Born to Russian immigrants in 1989 in Maine, USA, Chisha Paszczyk became interested in art early in life. Due to a lack of toys and other childhood diversions, she instead amused herself with paper and pencil. Throughout her school years, she continued to focus on art and, in 2006, was accepted into the Maine College of Art, a year before her peers completed their high school education.
Here, she studied painting and jewellery design for two years; however, soon after entering the prestigious institution, she was becoming increasingly aware that the contemporary art scene did not value the development of traditional skills. Accordingly, she decided to go travelling in Europe, aiming to complete her education at the Irish Academy of Figurative Art. However, due to life intervening in the form of a child, this development was not destined to be realised. Instead, her travels led to Scotland, where she opened a jewellery workshop, then to Poland, where she acquired her third language, and again back to Scotland, where under the auspices of her business, Yagga Designs, she produced original jewellery designs and organised workshops including Bronze Age Kiln Building with Rod Hughes, an artifact restoration expert working at the British Museum.
In 2016 Chisha moved to Russia to work as a language teacher. Being incapable of leading an ordinary life, Chisha threw herself into the study of ballet under the expert tutelage of Sergey Krashenko, a recently retired lead dancer in the Ekaterinburg Theatre of Opera and Ballet. At the same time, she was working on several collaborative art projects with singer and poetic translator Thomas Beavitt. As well as dancing for the Rhyming Thomas & the Faery Queen project in Scotland and Moscow, Chisha produced imagery for a video accompanying Beavitt’s original song When the Lion lies down with the Lamb, as well as Winter Journeyman, his contemporary English version of Schubert’s famous Winterreise song cycle.

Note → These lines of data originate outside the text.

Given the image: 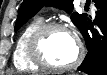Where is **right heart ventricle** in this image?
Returning a JSON list of instances; mask_svg holds the SVG:
<instances>
[{
    "label": "right heart ventricle",
    "mask_w": 107,
    "mask_h": 75,
    "mask_svg": "<svg viewBox=\"0 0 107 75\" xmlns=\"http://www.w3.org/2000/svg\"><path fill=\"white\" fill-rule=\"evenodd\" d=\"M42 24L43 19L41 17L33 19L26 25L17 39L13 53V63L19 71L35 72L41 68L30 59L27 45L31 34Z\"/></svg>",
    "instance_id": "1"
}]
</instances>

It was through the exhibition of her works for the Winter Journeyman project that Chisha came into contact with the Ekaterinburg art scene and was subsequently taken under the wing of Alexander Remisov and Stanislav Atuchin, both prominent artists working in Russia’s fourth largest city. Thus, in tandem with her interest in classical ballet, Chisha is currently studying the traditional principles of painting and drawing that were lacking in her formal art education, supporting herself by language teaching and producing original artwork within the framework of collaborative projects.